The patient was then weaned off cardiopulmonary bypass without difficulty. Cardiac function was assessed via TEE and the right ventricle remained dilated however function had improved to only mildly depressed systolic function (compared with severely depressed systolic function pre-operatively). Hemostasis was ensured and two chest tubes were placed through separate entry points into the fourth intercostal space. The anterior thoracotomy was closed in standard fashion and decannulation followed by repair of femoral vessels with resultant excellent distal pulses in the femoral artery.
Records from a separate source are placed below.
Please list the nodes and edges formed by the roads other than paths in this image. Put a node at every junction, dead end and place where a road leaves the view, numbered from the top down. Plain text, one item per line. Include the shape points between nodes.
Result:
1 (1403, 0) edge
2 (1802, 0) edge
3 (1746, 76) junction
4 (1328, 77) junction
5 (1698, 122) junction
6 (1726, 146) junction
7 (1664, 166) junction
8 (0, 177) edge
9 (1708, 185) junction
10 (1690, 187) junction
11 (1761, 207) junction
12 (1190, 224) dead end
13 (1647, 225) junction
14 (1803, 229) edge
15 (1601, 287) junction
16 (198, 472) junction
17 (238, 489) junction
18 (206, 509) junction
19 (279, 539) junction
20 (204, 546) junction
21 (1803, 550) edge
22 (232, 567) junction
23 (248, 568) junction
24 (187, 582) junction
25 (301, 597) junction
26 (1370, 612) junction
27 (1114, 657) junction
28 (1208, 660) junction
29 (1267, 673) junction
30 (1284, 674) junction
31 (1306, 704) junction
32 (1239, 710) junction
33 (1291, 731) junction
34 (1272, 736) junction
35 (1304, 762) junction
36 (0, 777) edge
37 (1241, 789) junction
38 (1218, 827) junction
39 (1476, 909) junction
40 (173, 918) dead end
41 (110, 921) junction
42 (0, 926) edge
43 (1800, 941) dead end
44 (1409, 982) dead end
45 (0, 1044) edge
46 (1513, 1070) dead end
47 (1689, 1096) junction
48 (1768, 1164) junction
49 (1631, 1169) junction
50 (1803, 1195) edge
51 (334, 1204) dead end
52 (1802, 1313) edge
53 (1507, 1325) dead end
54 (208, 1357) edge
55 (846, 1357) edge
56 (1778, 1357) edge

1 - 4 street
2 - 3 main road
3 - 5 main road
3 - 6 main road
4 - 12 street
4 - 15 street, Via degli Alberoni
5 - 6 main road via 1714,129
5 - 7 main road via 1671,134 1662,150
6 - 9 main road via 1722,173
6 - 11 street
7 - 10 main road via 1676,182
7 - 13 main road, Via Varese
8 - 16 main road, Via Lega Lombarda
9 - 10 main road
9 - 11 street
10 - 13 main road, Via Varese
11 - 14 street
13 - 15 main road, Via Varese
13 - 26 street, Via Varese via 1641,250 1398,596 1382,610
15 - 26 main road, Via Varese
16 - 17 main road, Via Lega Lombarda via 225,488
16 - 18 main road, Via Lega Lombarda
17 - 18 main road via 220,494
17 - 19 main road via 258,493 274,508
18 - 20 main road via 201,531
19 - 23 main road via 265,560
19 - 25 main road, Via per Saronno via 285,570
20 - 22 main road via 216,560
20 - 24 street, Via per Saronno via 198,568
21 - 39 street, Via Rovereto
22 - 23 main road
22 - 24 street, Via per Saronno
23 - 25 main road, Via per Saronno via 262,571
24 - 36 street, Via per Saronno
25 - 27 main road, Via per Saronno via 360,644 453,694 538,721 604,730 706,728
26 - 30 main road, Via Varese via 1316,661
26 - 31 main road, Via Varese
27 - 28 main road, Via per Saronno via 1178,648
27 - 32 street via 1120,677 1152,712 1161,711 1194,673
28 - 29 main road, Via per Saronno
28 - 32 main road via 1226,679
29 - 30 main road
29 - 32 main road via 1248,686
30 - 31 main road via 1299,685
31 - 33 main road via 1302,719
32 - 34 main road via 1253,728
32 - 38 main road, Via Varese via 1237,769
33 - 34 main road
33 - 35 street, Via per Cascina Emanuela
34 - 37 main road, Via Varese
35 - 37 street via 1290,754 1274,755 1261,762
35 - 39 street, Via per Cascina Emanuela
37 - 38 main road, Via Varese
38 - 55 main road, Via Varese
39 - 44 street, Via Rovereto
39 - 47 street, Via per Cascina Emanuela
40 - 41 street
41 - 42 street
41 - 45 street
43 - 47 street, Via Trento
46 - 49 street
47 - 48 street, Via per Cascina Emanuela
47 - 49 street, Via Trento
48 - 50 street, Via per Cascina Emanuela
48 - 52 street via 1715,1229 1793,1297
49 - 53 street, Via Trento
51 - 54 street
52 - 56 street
In a follow-up case, and after learning from the aforementioned experience, we modified our technical approach by making the anterior thoracotomy incision in the second intercostal space, inserting a second percutaneous cannula in the SVC, and placing a 2 cm purse-string suture about the pulmonary arteriotomy prior to incision which was sufficient to seal the pulmonary artery entry point at the end of the procedure.
Post-operative course :
Aerosolized Epoprostenol Sodium (Flolan) was initiated in the operating room prior to transport to the ICU to support right ventricular function. The patient required inotropic and ventilatory support until post-operative day (POD) 3 at which point he was extubated. Flolan was weaned based on a combination of central venous gas oxygen saturation, central venous pressure and echocardiographic assessment of RV function given absence of a PA catheter to assess right heart function. Notably, the patient had a known left femoral DVT pre-operatively, and an IVC filter was placed on POD 3 as a safeguard for further pulmonary embolism. His hospital course was further complicated by thrombocytopenia and non-oliguric acute kidney injury with coinciding hyperkalemia, requiring one session of hemodialysis. Given exposure to heparin, a heparin-induced thrombocytopenia (HIT) immunoglobulin and serotonin release assay were sent and both were positive. Heparin was discontinued, Argatroban was initiated and ultimately transitioned to coumadin. Extensive post-operative mobilization and physical therapy were required for convalescence due to extended ICU stay, patient size, and a recurrence of severe gout that immobilized him for several days. Ultimately, the patient discharged on POD 19 not requiring dialysis or supplemental oxygen, ambulating and tolerating a diet.
Our most recent patient who underwent MIPE for massive saddle PE, and the fifth patient in our series total, underwent the procedure, was extubated on POD 0, transferred to the general care floor on POD 1 and discharged home on POD 3.